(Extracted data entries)

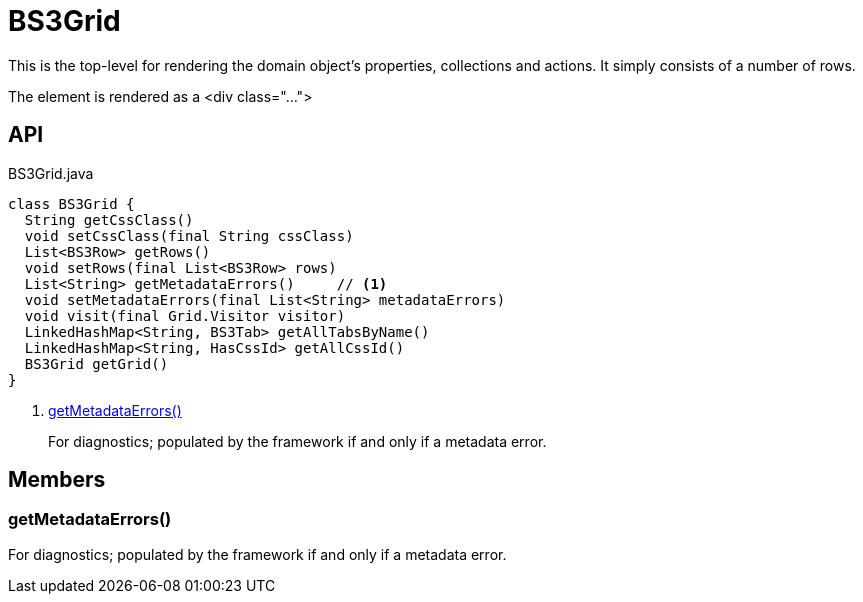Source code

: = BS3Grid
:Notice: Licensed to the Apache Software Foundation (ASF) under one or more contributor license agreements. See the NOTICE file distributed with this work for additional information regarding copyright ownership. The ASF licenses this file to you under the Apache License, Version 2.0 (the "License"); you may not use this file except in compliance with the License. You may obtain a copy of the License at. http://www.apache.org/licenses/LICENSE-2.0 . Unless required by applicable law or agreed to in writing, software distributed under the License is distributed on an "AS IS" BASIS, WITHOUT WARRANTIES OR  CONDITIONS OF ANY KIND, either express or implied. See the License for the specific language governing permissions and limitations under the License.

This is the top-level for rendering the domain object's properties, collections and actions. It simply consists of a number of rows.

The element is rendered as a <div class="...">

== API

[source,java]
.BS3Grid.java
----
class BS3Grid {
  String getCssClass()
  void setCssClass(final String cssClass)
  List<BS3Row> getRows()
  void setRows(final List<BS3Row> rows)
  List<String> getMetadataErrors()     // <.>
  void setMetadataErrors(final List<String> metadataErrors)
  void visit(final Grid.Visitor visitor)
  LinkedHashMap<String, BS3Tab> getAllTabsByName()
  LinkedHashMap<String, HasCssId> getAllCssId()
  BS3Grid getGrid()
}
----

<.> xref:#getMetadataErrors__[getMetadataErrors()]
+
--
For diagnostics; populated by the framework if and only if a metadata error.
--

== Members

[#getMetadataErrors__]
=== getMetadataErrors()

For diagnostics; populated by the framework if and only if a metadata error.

* Exercise goal:
Give every line above again exactly, with no pictures.

* Written response:
Source code

: = BS3Grid
:Notice: Licensed to the Apache Software Foundation (ASF) under one or more contributor license agreements. See the NOTICE file distributed with this work for additional information regarding copyright ownership. The ASF licenses this file to you under the Apache License, Version 2.0 (the "License"); you may not use this file except in compliance with the License. You may obtain a copy of the License at. http://www.apache.org/licenses/LICENSE-2.0 . Unless required by applicable law or agreed to in writing, software distributed under the License is distributed on an "AS IS" BASIS, WITHOUT WARRANTIES OR  CONDITIONS OF ANY KIND, either express or implied. See the License for the specific language governing permissions and limitations under the License.

This is the top-level for rendering the domain object's properties, collections and actions. It simply consists of a number of rows.

The element is rendered as a <div class="...">

== API

[source,java]
.BS3Grid.java
----
class BS3Grid {
  String getCssClass()
  void setCssClass(final String cssClass)
  List<BS3Row> getRows()
  void setRows(final List<BS3Row> rows)
  List<String> getMetadataErrors()     // <.>
  void setMetadataErrors(final List<String> metadataErrors)
  void visit(final Grid.Visitor visitor)
  LinkedHashMap<String, BS3Tab> getAllTabsByName()
  LinkedHashMap<String, HasCssId> getAllCssId()
  BS3Grid getGrid()
}
----

<.> xref:#getMetadataErrors__[getMetadataErrors()]
+
--
For diagnostics; populated by the framework if and only if a metadata error.
--

== Members

[#getMetadataErrors__]
=== getMetadataErrors()

For diagnostics; populated by the framework if and only if a metadata error.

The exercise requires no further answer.